The last week, and particularly Friday, has been absorbed by what I’m calling a Chaos Vortex. I’m sure you can figure out what I mean by that; you’ve probably experienced your own Chaos Vortex. Something chaotic happens, and maybe you jump in voluntarily (as I did), but it keeps spinning and spinning until it starts impacting things that never should have been touched by it. I’m being specifically vague about the particular issue because it’s not actually mine, but the chaos vortex has sucked in several church members, my job (praise God for an understanding boss!), and an overworked friend who is now hosting something I usually host.

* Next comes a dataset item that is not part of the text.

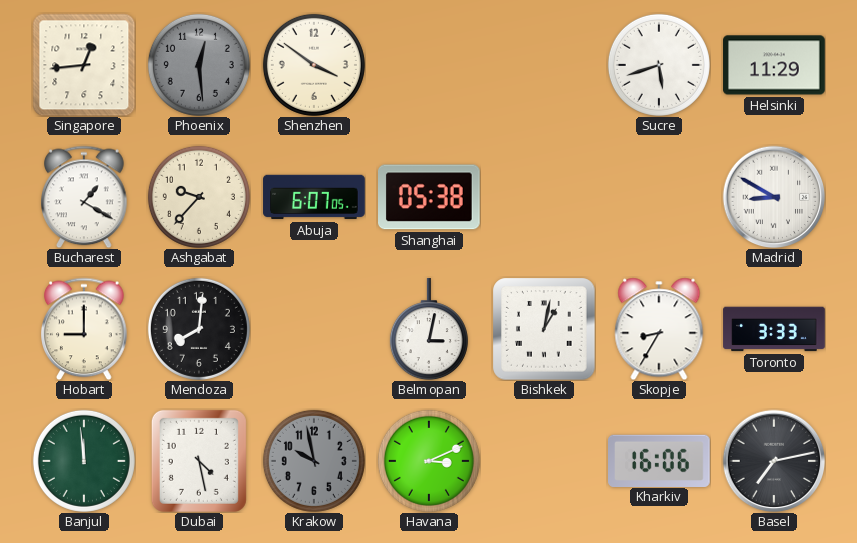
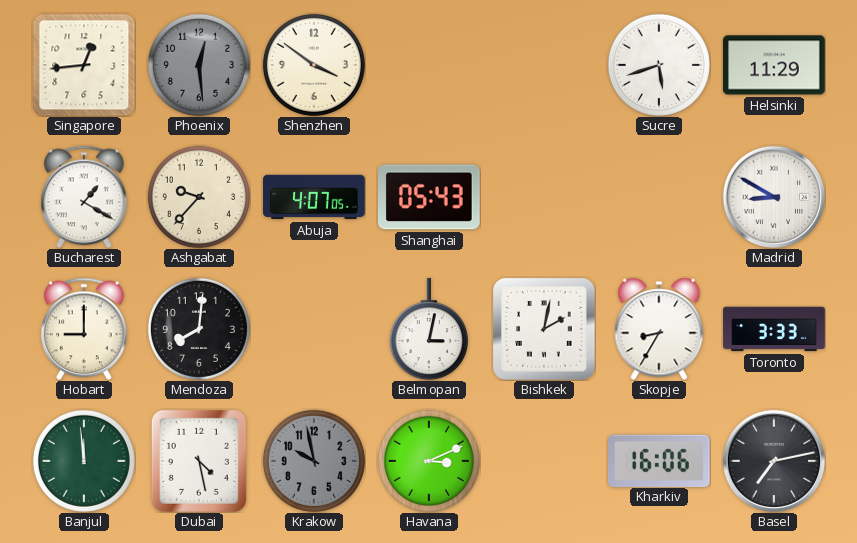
Abuja: 6:07 -> 4:07
Shanghai: 05:38 -> 05:43
Bishkek: 1:02 -> 2:02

It has gotten me thinking about the nature of sacrifice, though. I jumped into the situation voluntarily, and knowing it would be messy, but this week in particular has fallen out of the bounds of the anticipated chaos. Something has been put on me that I distinctly did not want. And while others have willingly jumped in to alleviate the pain for me, it shouldn’t be on any of our shoulders. But isn’t that sacrifice? Can something really be a sacrifice if it’s completely under your control? It occurs to me now that even Jesus’ death was a Chaos Vortex: it wasn’t just that he personally was whipped and executed, but it also impacted people like Joseph of Aramathea, who gave up his tomb, and Simon the Cyrene, who was forced to carry the cross because Jesus couldn’t bear it. This whole time, since I jumped into the situation months ago, I’ve been looking for some sort of specific heart-lesson, and I guess this is it: giving and sacrifice are messy in ways you would never expect.
Not quite two months ago, on Communion Sunday, I wrote this sonnet. It feels more real to me now than it did when I wrote it. I have no doubt that there will be moments in the future where it feels even more real.
Originally written May 6, 2018
“Lord, make me more like You,” I softly prayed,
As in my hands I held the bread and wine
In memory of that dark night You dined,
The fateful night when You would be betrayed—
“Lord, make me more like You.” You broke the bread—
Your body, whipped and battered, nailed and speared—
They cast lots for Your clothes—They mocked and jeered—
The Word of Life now left cold, silent, dead—
“Lord, make me more like You.” You drank the cup—
The next day, given vinegar to sip—
Your blood dripped out, and dripped and dripped and dripped—
Your life was never Yours—You gave it up—
“Lord, make me more like you.” Such suffering!
A broken self to match a broken king.